Top of DATA RECORDS

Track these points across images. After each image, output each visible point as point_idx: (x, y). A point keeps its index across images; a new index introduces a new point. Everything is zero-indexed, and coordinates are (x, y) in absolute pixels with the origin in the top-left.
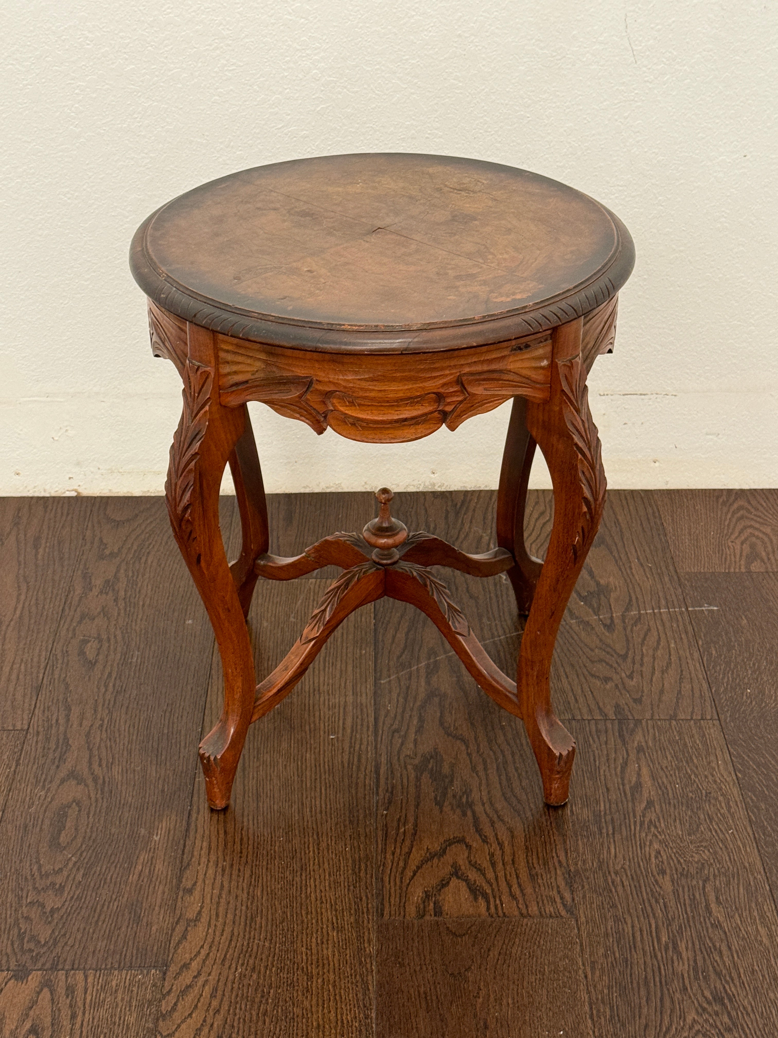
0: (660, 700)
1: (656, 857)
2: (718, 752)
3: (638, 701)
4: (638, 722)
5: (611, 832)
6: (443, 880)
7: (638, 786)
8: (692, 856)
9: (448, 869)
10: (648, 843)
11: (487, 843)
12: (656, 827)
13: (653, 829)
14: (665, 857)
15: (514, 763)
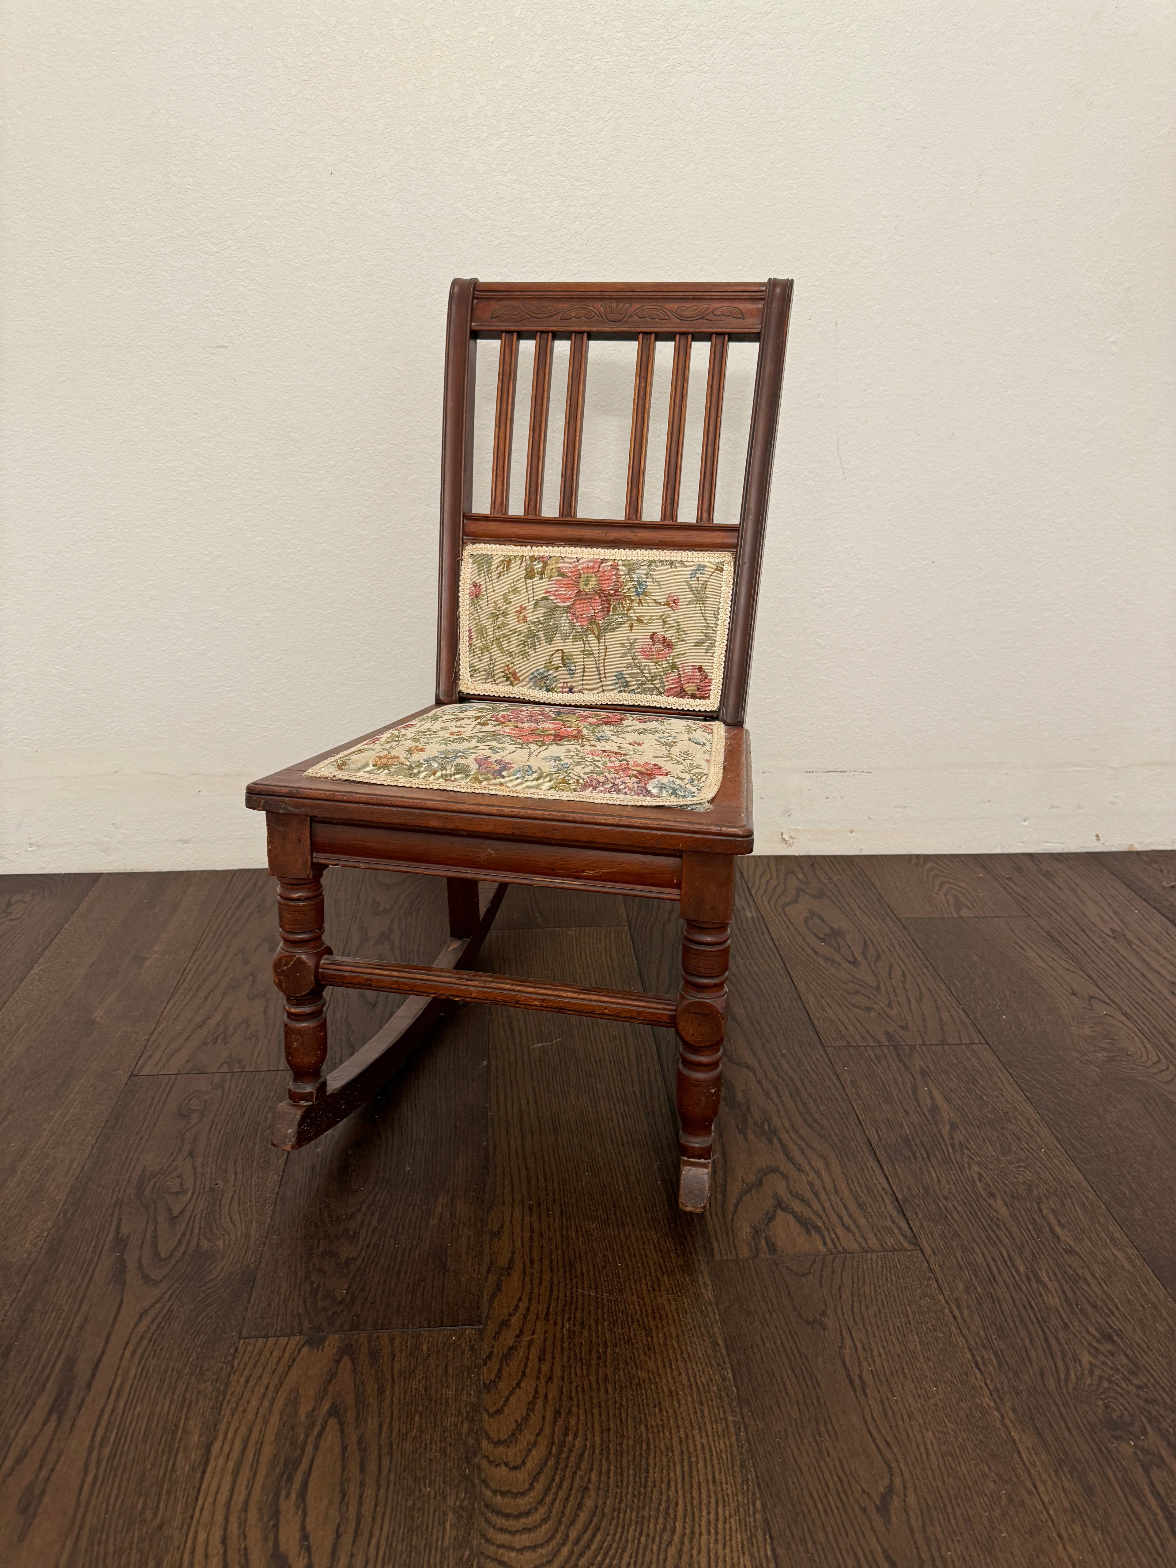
0: (925, 1027)
1: (980, 1180)
2: (999, 1074)
3: (905, 1028)
4: (912, 1047)
5: (925, 1156)
6: (768, 1214)
7: (935, 1109)
8: (1016, 1178)
9: (770, 1202)
10: (966, 1166)
11: (803, 1171)
12: (968, 1149)
13: (966, 1151)
14: (988, 1179)
15: (806, 1089)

Bottom of DATA RECORDS

_WORK TASK:_
Rewrite all the items with "top-left" replaced by "upper-left" and nothing else altered. Leave the pictures out of your version.

_RESPONSE AREA:_
Track these points across images. After each image, output each visible point as point_idx: (x, y). A point keeps its index across images; a new index introduces a new point. Everything is zero-indexed, and coordinates are (x, y) in absolute pixels with the origin in the upper-left.
0: (660, 700)
1: (656, 857)
2: (718, 752)
3: (638, 701)
4: (638, 722)
5: (611, 832)
6: (443, 880)
7: (638, 786)
8: (692, 856)
9: (448, 869)
10: (648, 843)
11: (487, 843)
12: (656, 827)
13: (653, 829)
14: (665, 857)
15: (514, 763)
0: (925, 1027)
1: (980, 1180)
2: (999, 1074)
3: (905, 1028)
4: (912, 1047)
5: (925, 1156)
6: (768, 1214)
7: (935, 1109)
8: (1016, 1178)
9: (770, 1202)
10: (966, 1166)
11: (803, 1171)
12: (968, 1149)
13: (966, 1151)
14: (988, 1179)
15: (806, 1089)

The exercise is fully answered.